*** Opening of Excerpt provided ***

Top 10 Shooting Guards in NBA History
These guys main objective was to score a majority of their team's points. Today I rank the top 10 shooting guards in NBA history.
10. Earl Monroe
"The Pearl" was one of the pure scorers in league history.
The second overall pick in 1967 by the Baltimore Bullets, Earl Monroe was the NBA Rookie of the Year after averaging 24.3 points per game. He became a cult hero for his ability to run the fast break and for his circus like shots. In 1971, Monroe was traded to the Knicks and formed the "Rolls Royce Backcourt" with Walt Frazier. While there were initial questions as to whether Monroe and Frazier could coexist as teammates, the duo eventually meshed to become one of the most effective guard combinations of all time, leading the Knicks to the 1973 NBA championship.
Monroe was forced to retire in 1980 due to severe knee injuries. In his 13 seasons, he was a four time All-Star, a 1969 All-NBA team, the 1968 NBA Rookie of the Year, and 1973 NBA champion. He was inducted into the basketball Hall of Fame in 1990.
9. Reggie Miller
"The Knick Killer" was one of the most accurate shooters in history.
The 11th overall pick in 1987 by Indiana, Reggie Miller gained a respectable reputation early in his career as he led the Pacers to become a perennial playoff team. He was known for his precision three point shooting, especially in high pressure situations. His clutch shooting and never say die attitude made him one of the most feared shooters in basketball. His late game heroics and inspired trash talking at film director Spike Lee made him a wanted man in Madison Square Garden. At the time of his retirement, he held the NBA record for three point field goals made with 2,560.
Miller retired after the 2004-2005 season. In his 18 seasons with the Pacers, he was a five time All-Star, three time All-NBA team, and the Pacers all time leading scorer. He was inducted into the basketball Hall of Fame in 2012.
8. Ray Allen
He made more three pointers than any player in history.

*** Close of Excerpt provided ***

## Assigned task a
Update the dataset rows beginning at the line that has "経験不問/会社説明会実施中" and stopping after the last row, changing every "Kč" to "CZK" and keeping everything else the same. Omit the pictures from your answer.

*** Opening of Source material ***

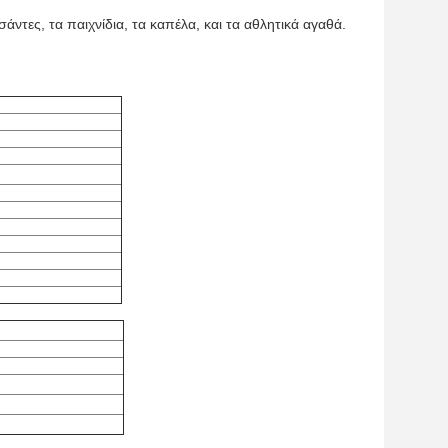
σάντες, τα παιχνίδια, τα καπέλα, και τα αθλητικά αγαθά.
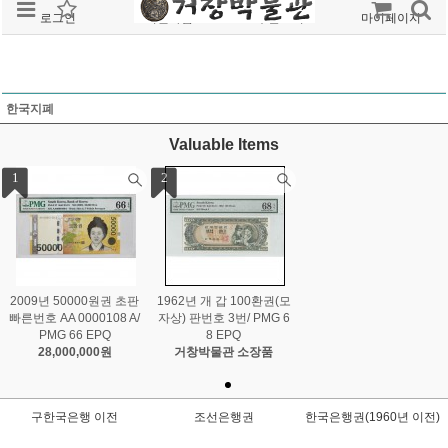
로그인
회원가입
주문조회
마이페이지
한국지폐
Valuable Items
1
2
2009년 50000원권 초판
1962년 개 갑 100환권(모
빠른번호 AA 0000108 A/
자상) 판번호 3번/ PMG 6
PMG 66 EPQ
8 EPQ
28,000,000원
거창박물관 소장품
구한국은행 이전
조선은행권
한국은행권(1960년 이전)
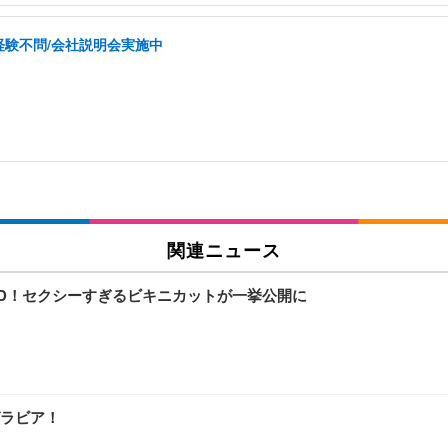
経験不問/会社説明会実施中
関連ニュース
VD！セクシーすぎるビキニカットが一挙公開に
ラビア！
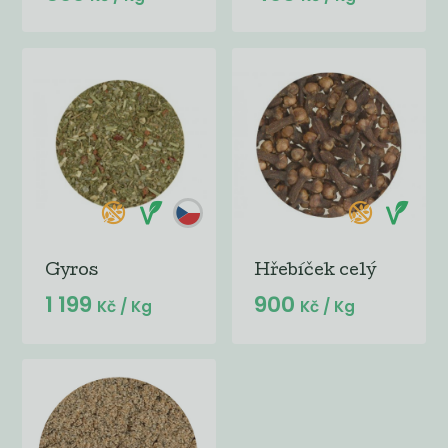
Gyros
Hřebíček celý
1 199
900
Kč
/ Kg
Kč
/ Kg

*** Close of Source material ***

## Assigned task b
According to the shooting guards ranking, who did Earl Monroe form the "Rolls Royce Backcourt" with?

## Expected answer a
経験不問/会社説明会実施中
関連ニュース
VD！セクシーすぎるビキニカットが一挙公開に
ラビア！
Gyros
Hřebíček celý
1 199
900
CZK
/ Kg
CZK
/ Kg

## Expected answer b
Walt Frazier